**DATASET EXCERPTS**
- - -
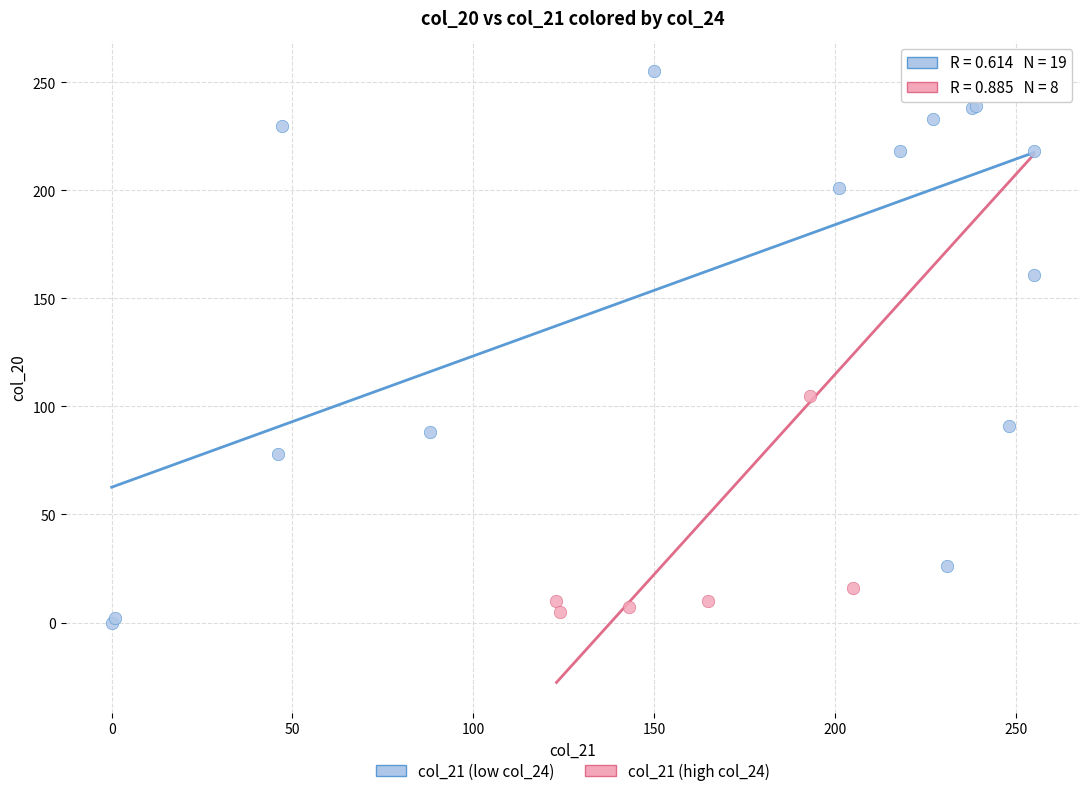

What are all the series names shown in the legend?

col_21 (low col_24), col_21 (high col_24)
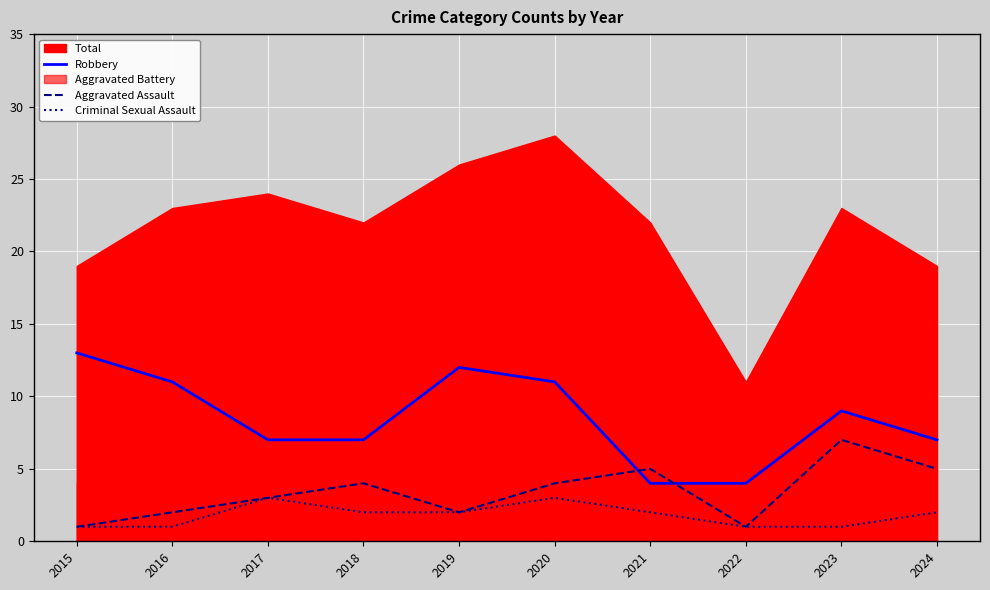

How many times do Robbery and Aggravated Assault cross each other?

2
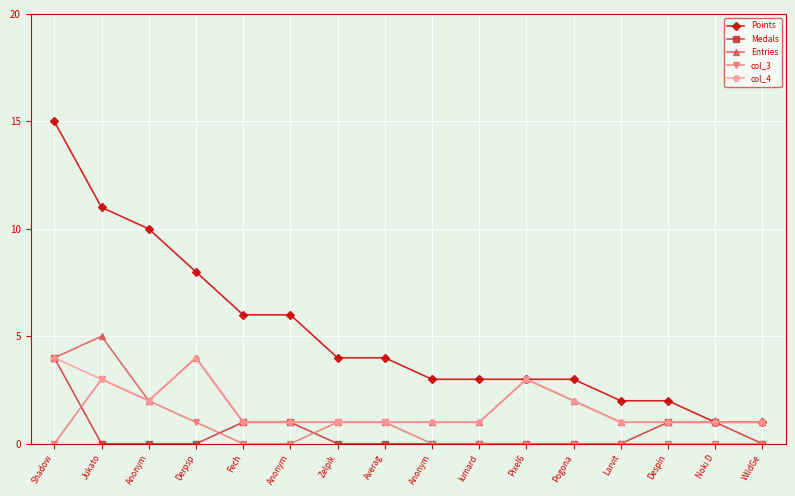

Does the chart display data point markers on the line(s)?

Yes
- - -
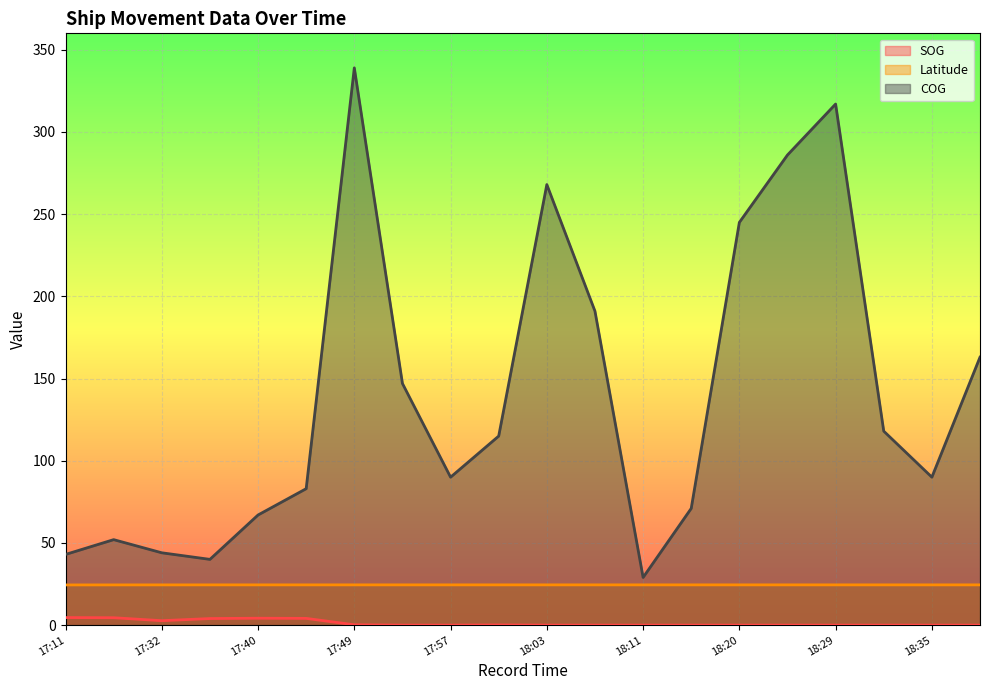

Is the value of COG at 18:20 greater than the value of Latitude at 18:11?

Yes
- - -
**WORK TASK**
Write out the lines from the one with "col_21 (low col_24), col_21 (high col_24)" through the one with "Does the chart", putting "Burglary" in place of "Robbery" and changing nothing else. Omit the pictures.

**SOLUTION BELOW**
col_21 (low col_24), col_21 (high col_24)

How many times do Burglary and Aggravated Assault cross each other?

2

Does the chart display data point markers on the line(s)?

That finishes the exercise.